THE INPUT ::
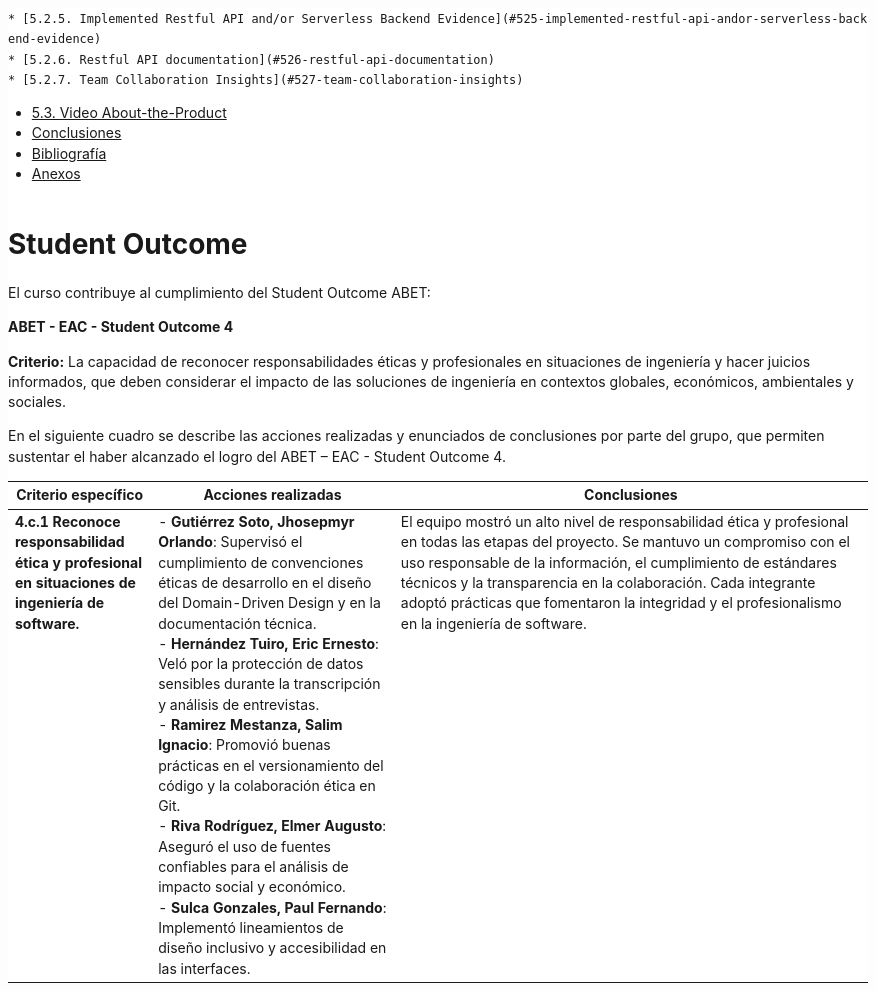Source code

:     * [5.2.5. Implemented Restful API and/or Serverless Backend Evidence](#525-implemented-restful-api-andor-serverless-backend-evidence)
    * [5.2.6. Restful API documentation](#526-restful-api-documentation)
    * [5.2.7. Team Collaboration Insights](#527-team-collaboration-insights)
  * [5.3. Video About-the-Product](#53-video-about-the-product)
* [Conclusiones](#conclusiones)
* [Bibliografía](#bibliografía)
* [Anexos](#anexos)


<div style="page-break-before: always"></div>

# Student Outcome

El curso contribuye al cumplimiento del Student Outcome ABET:

****ABET - EAC - Student Outcome 4****

**Criterio:** La capacidad de reconocer responsabilidades éticas y profesionales en situaciones de ingeniería y hacer juicios informados, que deben considerar el impacto de las soluciones de ingeniería en contextos globales, económicos, ambientales y sociales.

En el siguiente cuadro se describe las acciones realizadas y enunciados de conclusiones por parte del grupo, que permiten sustentar el haber alcanzado el logro del ABET – EAC - Student Outcome 4.

| **Criterio específico**                                                                                                                                           | **Acciones realizadas**                                                                                                                                                                                                                                                                                                                                                                                                                                                                                                                                                                                                                                                                                                                                                                           | **Conclusiones**                                                                                                                                                                                                                                                                                                                                                                                       |
|-------------------------------------------------------------------------------------------------------------------------------------------------------------------|---------------------------------------------------------------------------------------------------------------------------------------------------------------------------------------------------------------------------------------------------------------------------------------------------------------------------------------------------------------------------------------------------------------------------------------------------------------------------------------------------------------------------------------------------------------------------------------------------------------------------------------------------------------------------------------------------------------------------------------------------------------------------------------------------|--------------------------------------------------------------------------------------------------------------------------------------------------------------------------------------------------------------------------------------------------------------------------------------------------------------------------------------------------------------------------------------------------------|
| **4.c.1 Reconoce responsabilidad ética y profesional en situaciones de ingeniería de software.**                                                                  | - **Gutiérrez Soto, Jhosepmyr Orlando**: Supervisó el cumplimiento de convenciones éticas de desarrollo en el diseño del Domain-Driven Design y en la documentación técnica.<br>- **Hernández Tuiro, Eric Ernesto**: Veló por la protección de datos sensibles durante la transcripción y análisis de entrevistas.<br>- **Ramirez Mestanza, Salim Ignacio**: Promovió buenas prácticas en el versionamiento del código y la colaboración ética en Git.<br>- **Riva Rodríguez, Elmer Augusto**: Aseguró el uso de fuentes confiables para el análisis de impacto social y económico.<br>- **Sulca Gonzales, Paul Fernando**: Implementó lineamientos de diseño inclusivo y accesibilidad en las interfaces.                                                                                        | El equipo mostró un alto nivel de responsabilidad ética y profesional en todas las etapas del proyecto. Se mantuvo un compromiso con el uso responsable de la información, el cumplimiento de estándares técnicos y la transparencia en la colaboración. Cada integrante adoptó prácticas que fomentaron la integridad y el profesionalismo en la ingeniería de software.                              |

TASK INSTRUCTIONS ::
Exactly reproduce the lines that run from the first line of the listing above to the line containing "En el siguiente", including both; omit the pictures.

SOLUTION FOR THIS TASK ::
Source code

:     * [5.2.5. Implemented Restful API and/or Serverless Backend Evidence](#525-implemented-restful-api-andor-serverless-backend-evidence)
    * [5.2.6. Restful API documentation](#526-restful-api-documentation)
    * [5.2.7. Team Collaboration Insights](#527-team-collaboration-insights)
  * [5.3. Video About-the-Product](#53-video-about-the-product)
* [Conclusiones](#conclusiones)
* [Bibliografía](#bibliografía)
* [Anexos](#anexos)


<div style="page-break-before: always"></div>

# Student Outcome

El curso contribuye al cumplimiento del Student Outcome ABET:

****ABET - EAC - Student Outcome 4****

**Criterio:** La capacidad de reconocer responsabilidades éticas y profesionales en situaciones de ingeniería y hacer juicios informados, que deben considerar el impacto de las soluciones de ingeniería en contextos globales, económicos, ambientales y sociales.

En el siguiente cuadro se describe las acciones realizadas y enunciados de conclusiones por parte del grupo, que permiten sustentar el haber alcanzado el logro del ABET – EAC - Student Outcome 4.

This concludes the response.